Japango has stocked its bar with that rarest of ingredients: quality people. Regardless of whether you’re a booze noob and aren’t sure of the difference between Scotch and bourbon or you want to know if the 23-year-old Pappy Van Winkle’s is really better than the 15-year-old (and worth the extra coin — it is), the bartenders at Japango have the answer.
Smart, friendly and marinated in their craft, the bartenders – Dexter Hostetter and Michael Lombardo were on hand the night we were there – were happy to deconstruct the components of our cocktail, share the story behind (Dexter’s) Civil War era family bitters recipe and serve up a sample to make a point. As a result, the simple act of stopping by Japango for a drink morphed into an enjoyable, educational and fun evening. If there’s something more a bar can offer, we can’t think of it.
Tropical raspberry tea
You wouldn’t think that an uncommonly delicious, alcohol-free drink would be lurking amid the offerings of a national restaurant chain like TGI Friday’s, but there it is — Tropical Raspberry Tea — right there with a half a dozen other fresh and flavorful offerings.
Pouring outside the box, the Longmont TGI Friday’s has been tweaking its tap offerings to include more than the usual suspects from the national breweries. Present are dark and flavorful draughts from Left Hand, Oskar Blues and Avery, thanks to prodding from bar staff that know their customers have more discerning palates and like supporting the local brewing masters.
And that nod to quality and flavor has infused what would normally be some pretty mundane teas and fruit slushes tucked into a commendably varied cocktail list. The fresh brewed black tea is kicked up considerably with the addition of muddled fresh raspberries and guava purée. This combo gives the drink some body; it’s not thick like a smoothie, but it’s more substantial than straight tea. And to that comes agave sour mix — a concoction of TGI Friday’s that includes agave syrup and fresh lime and lemon juices — which turns this mixture into a bright, tasty, not-too-tart (or sweet) drink that would make any designated driver happy to be the sober one.
Via Toscana is an Italian restaurant gem, hiding in the corner of the Centennial Center strip mall off Louisville’s McCaslin Boulevard. If you’ve never stopped by for dinner, introduce yourself with a visit for happy hour; hands down one of the best deals in Boulder County for price, variety and quality.
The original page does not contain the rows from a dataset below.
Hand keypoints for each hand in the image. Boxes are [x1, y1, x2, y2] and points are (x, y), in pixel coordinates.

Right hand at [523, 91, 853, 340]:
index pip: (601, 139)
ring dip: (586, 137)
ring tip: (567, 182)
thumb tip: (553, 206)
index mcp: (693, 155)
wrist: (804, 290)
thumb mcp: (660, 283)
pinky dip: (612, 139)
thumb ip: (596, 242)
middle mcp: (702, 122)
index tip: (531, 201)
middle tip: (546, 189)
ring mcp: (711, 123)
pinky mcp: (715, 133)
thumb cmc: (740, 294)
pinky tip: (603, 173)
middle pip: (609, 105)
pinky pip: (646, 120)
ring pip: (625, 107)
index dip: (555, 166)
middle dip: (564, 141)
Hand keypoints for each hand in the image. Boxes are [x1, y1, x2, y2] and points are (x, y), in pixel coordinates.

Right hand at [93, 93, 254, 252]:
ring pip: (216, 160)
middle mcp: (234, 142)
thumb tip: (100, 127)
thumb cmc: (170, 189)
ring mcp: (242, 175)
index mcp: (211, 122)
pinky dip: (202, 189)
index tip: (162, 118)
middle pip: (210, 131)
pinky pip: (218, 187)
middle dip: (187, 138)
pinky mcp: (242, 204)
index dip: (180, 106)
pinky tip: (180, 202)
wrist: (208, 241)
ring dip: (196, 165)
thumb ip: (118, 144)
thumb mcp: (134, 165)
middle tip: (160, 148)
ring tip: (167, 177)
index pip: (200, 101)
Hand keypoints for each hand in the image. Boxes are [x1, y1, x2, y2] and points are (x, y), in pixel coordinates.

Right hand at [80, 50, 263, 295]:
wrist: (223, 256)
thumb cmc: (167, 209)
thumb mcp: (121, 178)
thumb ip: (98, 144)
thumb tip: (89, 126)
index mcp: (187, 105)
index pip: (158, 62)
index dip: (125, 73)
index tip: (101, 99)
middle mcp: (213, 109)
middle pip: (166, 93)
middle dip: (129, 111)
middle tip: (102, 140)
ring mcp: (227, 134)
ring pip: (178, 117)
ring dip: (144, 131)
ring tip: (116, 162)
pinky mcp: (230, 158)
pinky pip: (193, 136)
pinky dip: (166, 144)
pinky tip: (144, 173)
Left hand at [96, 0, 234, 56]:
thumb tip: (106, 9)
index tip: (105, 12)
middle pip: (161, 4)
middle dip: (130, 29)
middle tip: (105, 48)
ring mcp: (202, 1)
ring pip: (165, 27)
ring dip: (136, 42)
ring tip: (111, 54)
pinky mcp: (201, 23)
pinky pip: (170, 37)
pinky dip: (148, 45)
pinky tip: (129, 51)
In addition to two dozen delicious happy hour food offerings, Via Toscana has a well-curated cellar of 90 bottled beers and a 500-bottle wine list — most from the key growing regions of Italy, with an assortment of offerings from France, South America and elsewhere around the world included for good measure.
But if you’re in the mood for something that will cleanse your palate from a frustrating day at the office, order up a Strawberry-Lime Martini created by co-owner Krista Castellino. This tequila-based martini includes fresh strawberry with strawberry pucker liqueur and fresh-made, in-house margarita mix (Amaretto, Triple-Sec and lime juice). This combo delivers a tart — almost sour — strawberry splash to the tongue that finishes with a mild sweetness and hint of smoky tequila. This and an assortment of olives is Via Toscana’s flavorful way of putting any kind of workday behind you, pronto.